Mensen met een gevoeligheid voor depressie hebben vaak last van aanhoudende negatieve gedachten, ook wanneer de depressieve periode voorbij is. Het kan als piekeren ervaren worden. Zij denken herhaaldelijk en bijna automatisch negatief over zichzelf, over hun toekomst, over de wereld. Wanneer mensen in therapie zijn, wordt vaak aan deze gedachten gewerkt. Dit kan op verschillende manieren. Zij kunnen bijvoorbeeld oefenen met mindfulness, of juist met het bewerken van de inhoud van de gedachten. Deze technieken werken waarschijnlijk anders en werken niet voor iedereen even goed.
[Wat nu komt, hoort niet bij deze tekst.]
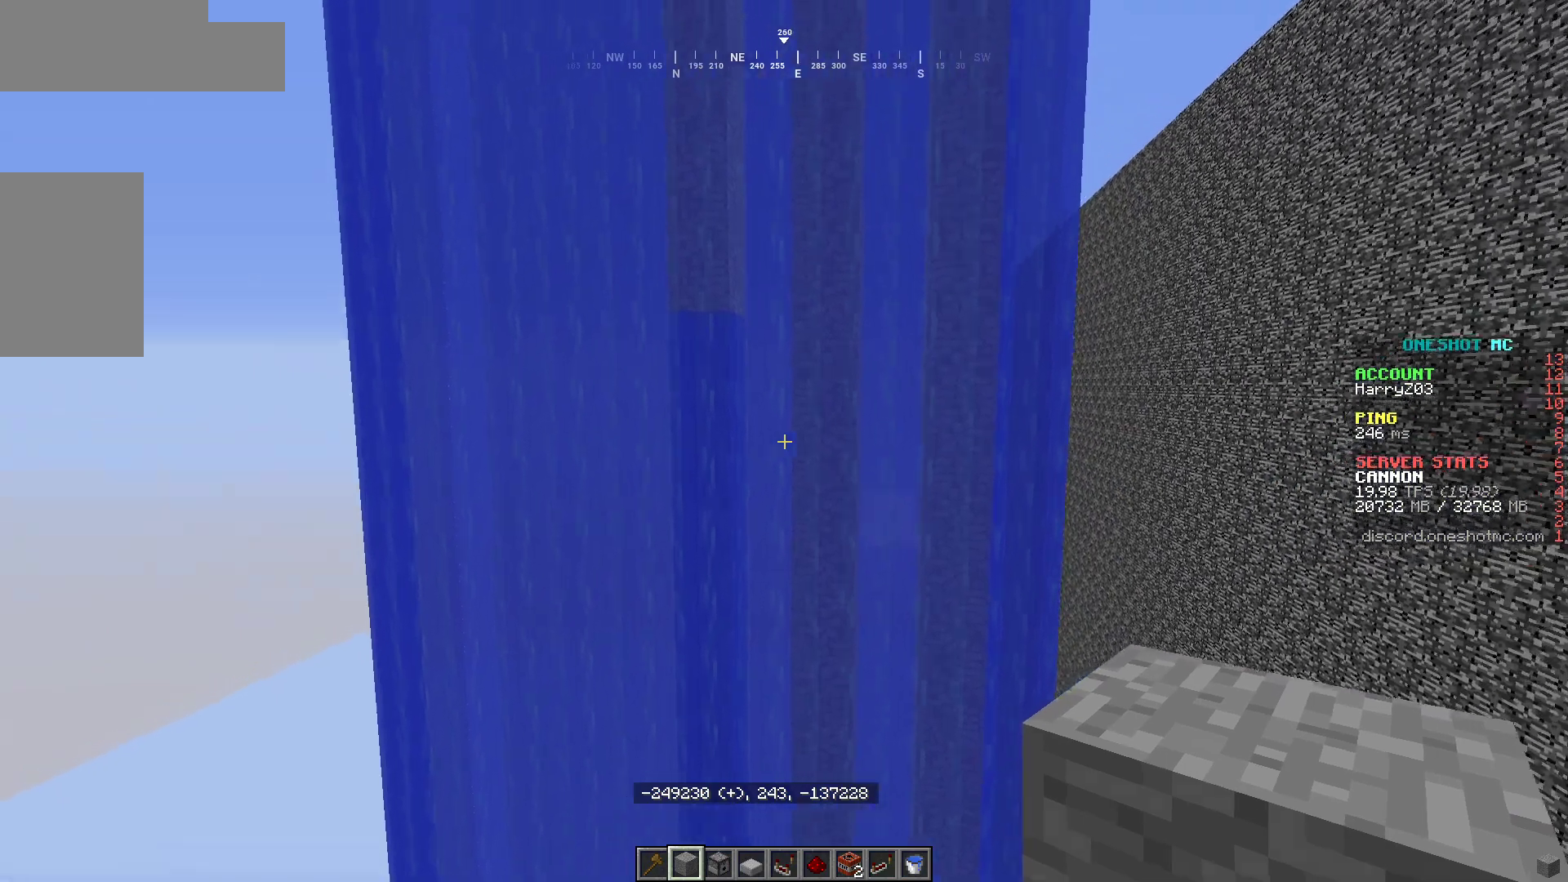
{"keys": ["d", "w"], "mouse": [], "events": [[133, "a", "down"], [367, "a", "up"], [417, "d", "down"]]}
Het UMCG MINDCOG onderzoek is er op gericht om te onderzoeken hoe gedachten positief beïnvloed kunnen worden.
Twee therapievormen
Er worden twee technieken onderzocht: mindfulness en fantaseren. Mindfulness richt zich op het accepteren en loslaten van (negatieve) gedachten, terwijl fantaseren zich meer richt op het stimuleren van positief denken. Eerder onderzoek heeft aangetoond dat therapieën waar deze technieken onderdeel van zijn, terugval van depressie kunnen verminderen. Hoe deze technieken precies werken en welke techniek voor wie het meest geschikt is, is nog niet uitgebreid onderzocht. De MINDCOG-onderzoekers verwachten veel te leren over de gevoeligheid voor depressie en hoe dat het beste te beïnvloeden.
Nieuwe combinatie van metingen
Om de werkingsmechanismen van deze technieken op negatieve gedachten in kaart te brengen, werken de onderzoekers met een nieuwe combinatie van metingen. Zij gebruiken de dagelijkse rapportage van de deelnemers van hun gedachten, gevoelens, het vermogen de aandacht te richten, lichamelijke activiteit, hartslag en hersenactiviteit. Dit maakt het mogelijk om gedetailleerde mechanistische inzichten te krijgen in het effect van de technieken op gedachten van mensen met een verschillende gevoeligheid voor depressie.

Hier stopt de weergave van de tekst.